Some said it was madness. Others warned of spending a week in the weed hatch – or worse. But my recent experience of a Birmingham Canals Society Explorer Cruise actually resulted in one of the most enjoyable weeks I have had for some time.
Yes, time was spent in the weed hatch for everyone – in my case picking up a padded jacket surrounded by electrical earth wire less than an hour into the cruise. But the satisfaction of travelling with 19 other narrowboats, crewed by experienced like minded people, under quite challenging conditions, is a worthwhile experience for anyone who cherishes our Cinderella waterways.
DAY 1. The convoy set off from the top of the Wolverhampton 21 locks after a briefing and pub gathering the night before. Seven hours of cruising, with no locks, saw us moored at the top of the Cannock Extension branch, an attractive stretch of water complete with wild orchids along the towpath.
We moored opposite the basins which served Grove Colliery, ever mindful of the fact that 14 miners lost their lives when an explosion ripped through the mine in 1930. It closed in 1950 and nature has taken over.
DAY 2. All crews met for a meal at a nearby hostelry last night before setting off on an eight-hour, lock-free day which took us to the end of the Cannock Extension – a destination that has long been on my places-to-go list.
This branch runs through beautiful countryside and ends with a bonus in the form of Chasewater reservoir, constructed as a feeder for the BCN.
Rusting coal chutes near the basin are a reminder of why the canal was originally built. A couple of hours later we arrived at Longwood Boat Club on the Rushall Canal whose members were there to greet the “explorers” and open their club house for a fish and chips supper followed by a quiz geared up to canals.
DAY 3. No one was going anywhere. We awoke to find the mile long pound below Rushall top locks almost empty. After letting water through for some time it was decided to let the shallow draughted boats go first followed by the rest of the flotilla. The next seven locks were manned by BCNS volunteers so we were soon turning right onto the Tame Valley Canal.
Another right turn took us on to the Walsall Canal – by far the worst we experienced in terms of rubbish. Everyone struggled but eventually made it to Walsall Basin – a surprisingly attractive oasis in the middle of a neglected canal.
DAY 4. BCNS volunteers were out again to assist us on the eight lock flight back to the Wyrley and Essington Canal where a meal had been arranged at a canal side pub in Wednesfield.
DAY 5. The pub, the Nickelodeon, threw its doors open for us in the morning for a talk by Phil Bateman, Wolverhampton City councillor for Wednesfield North ward who is passionate about the canal running through his patch. Joining the Main Line almost where we started the boats travelled to Deepfields Junction and on to the CRT Bradley workshops, mooring in their basin for individual barbecues.
DAY 6. A welcome and talk by workshops team leader Dave Constable was followed by a tour of the workshops where lock gates are made. Afterwards Dave Pearson took boaters on a walk along the line of the old canal before we moved on to Tipton for the evening and a pre-arranged meal in the famous Pie Factory.

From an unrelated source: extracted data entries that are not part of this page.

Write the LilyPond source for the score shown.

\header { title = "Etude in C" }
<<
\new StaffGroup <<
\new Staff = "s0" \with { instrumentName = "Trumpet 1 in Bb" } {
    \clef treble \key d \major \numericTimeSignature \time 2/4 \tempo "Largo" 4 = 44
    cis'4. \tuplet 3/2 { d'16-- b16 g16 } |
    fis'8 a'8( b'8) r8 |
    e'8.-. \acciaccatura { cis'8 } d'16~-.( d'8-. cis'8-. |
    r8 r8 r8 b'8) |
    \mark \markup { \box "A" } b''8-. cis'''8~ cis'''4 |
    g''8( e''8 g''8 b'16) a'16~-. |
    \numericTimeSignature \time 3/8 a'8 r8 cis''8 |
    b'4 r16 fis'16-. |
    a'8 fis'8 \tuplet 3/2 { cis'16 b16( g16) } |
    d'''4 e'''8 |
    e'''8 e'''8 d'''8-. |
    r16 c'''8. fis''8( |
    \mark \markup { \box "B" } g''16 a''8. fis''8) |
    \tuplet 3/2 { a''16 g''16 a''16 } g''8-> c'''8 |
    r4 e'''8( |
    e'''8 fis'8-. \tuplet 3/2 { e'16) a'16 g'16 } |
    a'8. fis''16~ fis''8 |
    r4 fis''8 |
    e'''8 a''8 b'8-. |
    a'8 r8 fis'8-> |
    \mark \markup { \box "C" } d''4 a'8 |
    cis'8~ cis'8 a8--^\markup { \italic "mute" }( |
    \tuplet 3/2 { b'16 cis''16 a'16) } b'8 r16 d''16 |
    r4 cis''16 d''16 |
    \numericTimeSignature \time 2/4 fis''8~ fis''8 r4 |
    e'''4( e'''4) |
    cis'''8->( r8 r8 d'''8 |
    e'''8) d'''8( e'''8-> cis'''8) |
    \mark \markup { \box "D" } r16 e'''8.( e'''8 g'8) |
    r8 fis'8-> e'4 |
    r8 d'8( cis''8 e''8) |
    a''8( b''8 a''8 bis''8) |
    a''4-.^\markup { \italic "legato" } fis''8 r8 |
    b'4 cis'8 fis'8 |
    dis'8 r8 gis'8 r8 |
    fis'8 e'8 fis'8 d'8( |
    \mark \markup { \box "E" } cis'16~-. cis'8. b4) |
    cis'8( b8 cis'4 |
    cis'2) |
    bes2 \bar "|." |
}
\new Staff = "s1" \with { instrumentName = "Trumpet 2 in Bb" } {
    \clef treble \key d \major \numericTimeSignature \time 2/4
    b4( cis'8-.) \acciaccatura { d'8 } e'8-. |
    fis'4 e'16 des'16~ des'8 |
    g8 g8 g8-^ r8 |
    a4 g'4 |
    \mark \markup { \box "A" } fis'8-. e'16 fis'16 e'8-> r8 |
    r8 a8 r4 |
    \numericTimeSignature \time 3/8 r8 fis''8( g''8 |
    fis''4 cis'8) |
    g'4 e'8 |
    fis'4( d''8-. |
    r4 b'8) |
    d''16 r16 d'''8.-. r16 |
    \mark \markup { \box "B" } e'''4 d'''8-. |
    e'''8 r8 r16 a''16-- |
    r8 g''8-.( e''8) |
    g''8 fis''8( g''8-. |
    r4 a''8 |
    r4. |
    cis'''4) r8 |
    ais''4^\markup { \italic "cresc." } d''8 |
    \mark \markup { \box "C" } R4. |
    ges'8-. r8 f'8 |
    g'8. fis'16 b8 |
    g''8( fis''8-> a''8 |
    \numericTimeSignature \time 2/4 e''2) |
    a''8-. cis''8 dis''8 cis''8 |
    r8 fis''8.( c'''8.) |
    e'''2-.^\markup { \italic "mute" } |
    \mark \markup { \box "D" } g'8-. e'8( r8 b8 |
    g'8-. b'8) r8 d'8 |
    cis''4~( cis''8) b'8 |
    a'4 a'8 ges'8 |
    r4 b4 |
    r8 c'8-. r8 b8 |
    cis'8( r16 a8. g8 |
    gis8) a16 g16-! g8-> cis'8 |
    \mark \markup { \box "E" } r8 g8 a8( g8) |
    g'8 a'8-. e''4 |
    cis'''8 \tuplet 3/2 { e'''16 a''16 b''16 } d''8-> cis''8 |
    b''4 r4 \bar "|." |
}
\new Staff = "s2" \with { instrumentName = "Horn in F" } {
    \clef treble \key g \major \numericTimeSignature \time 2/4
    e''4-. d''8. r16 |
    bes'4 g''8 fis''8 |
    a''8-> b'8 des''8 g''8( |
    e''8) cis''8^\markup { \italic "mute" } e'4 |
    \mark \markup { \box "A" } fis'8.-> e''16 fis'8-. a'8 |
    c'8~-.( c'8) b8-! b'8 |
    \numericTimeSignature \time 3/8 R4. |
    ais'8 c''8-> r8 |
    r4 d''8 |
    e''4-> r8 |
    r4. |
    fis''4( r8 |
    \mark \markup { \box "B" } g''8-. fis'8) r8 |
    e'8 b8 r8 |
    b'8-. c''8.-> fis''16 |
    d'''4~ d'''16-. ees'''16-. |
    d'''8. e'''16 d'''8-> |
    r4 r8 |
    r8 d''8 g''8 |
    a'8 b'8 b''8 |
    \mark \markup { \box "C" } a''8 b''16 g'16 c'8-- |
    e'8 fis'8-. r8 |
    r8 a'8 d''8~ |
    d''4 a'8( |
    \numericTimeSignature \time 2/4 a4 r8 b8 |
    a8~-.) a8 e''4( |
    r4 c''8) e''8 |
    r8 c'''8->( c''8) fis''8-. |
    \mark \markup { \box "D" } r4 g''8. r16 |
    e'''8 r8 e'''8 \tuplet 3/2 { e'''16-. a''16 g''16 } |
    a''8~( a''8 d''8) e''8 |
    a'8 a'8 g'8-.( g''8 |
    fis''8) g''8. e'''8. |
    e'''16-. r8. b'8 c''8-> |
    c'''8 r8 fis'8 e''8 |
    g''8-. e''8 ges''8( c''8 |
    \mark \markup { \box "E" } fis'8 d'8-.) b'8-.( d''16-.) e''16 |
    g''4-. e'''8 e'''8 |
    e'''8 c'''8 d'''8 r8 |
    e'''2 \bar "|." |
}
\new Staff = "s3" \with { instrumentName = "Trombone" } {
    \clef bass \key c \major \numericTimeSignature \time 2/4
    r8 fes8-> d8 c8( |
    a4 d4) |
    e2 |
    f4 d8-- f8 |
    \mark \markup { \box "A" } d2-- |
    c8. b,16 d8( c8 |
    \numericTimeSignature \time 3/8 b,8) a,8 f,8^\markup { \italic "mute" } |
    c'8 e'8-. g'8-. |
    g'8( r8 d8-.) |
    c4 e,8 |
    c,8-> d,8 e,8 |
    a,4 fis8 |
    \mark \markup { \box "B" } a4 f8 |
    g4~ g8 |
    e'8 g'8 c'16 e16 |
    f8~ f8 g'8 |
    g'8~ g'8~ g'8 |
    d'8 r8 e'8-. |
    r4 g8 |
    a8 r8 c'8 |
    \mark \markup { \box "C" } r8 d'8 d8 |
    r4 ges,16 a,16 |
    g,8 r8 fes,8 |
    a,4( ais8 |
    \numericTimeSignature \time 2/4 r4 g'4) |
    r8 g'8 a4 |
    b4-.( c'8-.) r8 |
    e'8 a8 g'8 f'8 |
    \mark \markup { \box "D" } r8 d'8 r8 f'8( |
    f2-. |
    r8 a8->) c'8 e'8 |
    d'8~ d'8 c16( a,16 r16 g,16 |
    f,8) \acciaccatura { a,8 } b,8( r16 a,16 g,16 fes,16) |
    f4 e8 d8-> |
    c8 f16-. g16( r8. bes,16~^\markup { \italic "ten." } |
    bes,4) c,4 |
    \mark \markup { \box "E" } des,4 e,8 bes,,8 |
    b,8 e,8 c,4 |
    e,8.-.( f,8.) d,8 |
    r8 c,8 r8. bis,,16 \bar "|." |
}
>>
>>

DAY 7. Friday began with a talk and slide show by Phil Wild in Tipton Library – showing how the area was once an island surrounded by canals. Today’s cruising was the shortest of the week but we experienced a torrential downpour all the way. Even in these conditions the BCN volunteers were willing to give up their time to help us through the last six locks to their headquarters at Titford Pump House where Black Country entertainment was provided for the evening.
Why a six-lock canal that goes nowhere was built in the first place only becomes apparent when studying old maps of the area – it once served around a dozen collieries. The canal is also noted for the Titford Pools. These were constructed as feeders and a number of narrowboats ventured into the shallow waters on the Saturday morning to gain a BCNS Titford Pools plaque. Afterwards all the boats went their separate ways.
The whole week was expertly organised, with great attention to detail, by BCNS member Brenda Ward who with her husband Brian joined the cruise on their narrowboat Colehurst. The society has been organising Explorer cruises since 2007 and if Brenda’s efforts are anything to go by they now have it off to a fine art.
The week was an opportunity for like-minded boaters to experience something new while bringing a spark of life into some little-used canals, some of which are surprisingly beautiful. The forging of new friendships was an added bonus.
So anyone who wants to “explore” the far reaches of the BCN on the society’s cruises get your name down for the next available week. You will not be disappointed.